Se is a micronutrient essential for human health. Sub-optimal Se status is common, occurring in a significant proportion of the population across the world including parts of Europe and China. Human and animal studies have shown that Se status is a key determinant of the host response to viral infections. In this review, we address the question whether Se intake is a factor in determining the severity of response to coronavirus disease 2019 (COVID-19). Emphasis is placed on epidemiological and animal studies which suggest that Se affects host response to RNA viruses and on the molecular mechanisms by which Se and selenoproteins modulate the inter-linked redox homeostasis, stress response and inflammatory response. Together these studies indicate that Se status is an important factor in determining the host response to viral infections. Therefore, we conclude that Se status is likely to influence human response to the severe acute respiratory syndrome coronavirus 2 (SARS-CoV-2) infection and that Se status is one (of several) risk factors which may impact on the outcome of SARS-CoV-2 infection, particularly in populations where Se intake is sub-optimal or low. We suggest the use of appropriate markers to assess the Se status of COVID-19 patients and possible supplementation may be beneficial in limiting the severity of symptoms, especially in countries where Se status is regarded as sub-optimal.

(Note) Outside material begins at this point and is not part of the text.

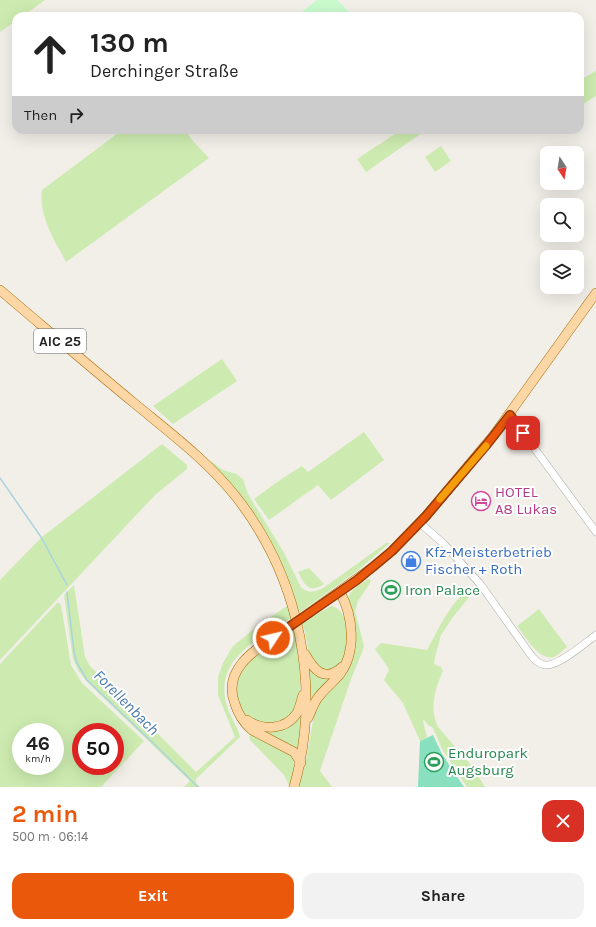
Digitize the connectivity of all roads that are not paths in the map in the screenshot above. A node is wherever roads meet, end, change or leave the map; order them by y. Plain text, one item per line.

Keywords: COVID-19; Inflammation; Micronutrients; Redox status; Selenium; Severe acute respiratory syndrome coronavirus 2; Viral infection.

Fig. 1.

Selenium and response to viral infection. In humans, dietary selenium is incorporated into twenty-five selenoproteins as the amino acid selenocysteine. Selenoproteins include glutathione peroxidases (GPX), 15 kDa selenoprotein F (SELENOF), selenoproteins K and S and thioredoxin reductases (TXNRD). They play crucial roles in molecular pathways such as oxidative stress response, redox control and mitochondrial function, as well as endoplasmic reticulum (ER) stress and unfolded protein responses (UPR), and immune and inflammatory response in particular involving NF-κB and nuclear factor erythroid 2-related factor 2 (Nrf2) signalling. Cross-talk between these pathways has been shown to be key to produce an adequate response to viral infections, and low selenium status has been linked to poorer response to RNA virus infection in human studies, and animal and cell culture models. The diagram illustrates how reduced expression of selenoproteins as a result of low/sub-optimal selenium status could alter molecular pathways involved in stress responses and contribute to an aggressive pro-inflammatory environment leading to poorer disease prognosis.

Fig. 2.

Hypothetical model of the impact of selenium on severe acute respiratory syndrome coronavirus 2 (SARS-CoV-2) infection. Disease outcome of a coronavirus disease 2019 (COVID-19) patient is influenced by age, obesity and the presence of co-morbidities such as type 2 diabetes (T2D), CVD and by being immunocompromised. Based on the current knowledge of the effects of selenium status on RNA virus infections, it can be speculated that patients with low/sub-optimal selenium status and reduced selenoprotein expression could be at higher risk of poor disease outcome. This could be influenced not only by dietary intake but also by genotype for a number of genetic variants in selenoprotein genes. Nutritional intervention such as selenium supplementation with selenomethionine (SeMet) or sodium selenite (Na₂SeO₃) may therefore improve disease outcomes for individuals with sub-optimal selenium status. Furthermore, therapeutic interventions may also include synthetic selenium compounds such as ebselen that has been found to inhibit SARS-CoV-2 main protease (M^pro). ACE2, angiotensin-converting enzyme 2.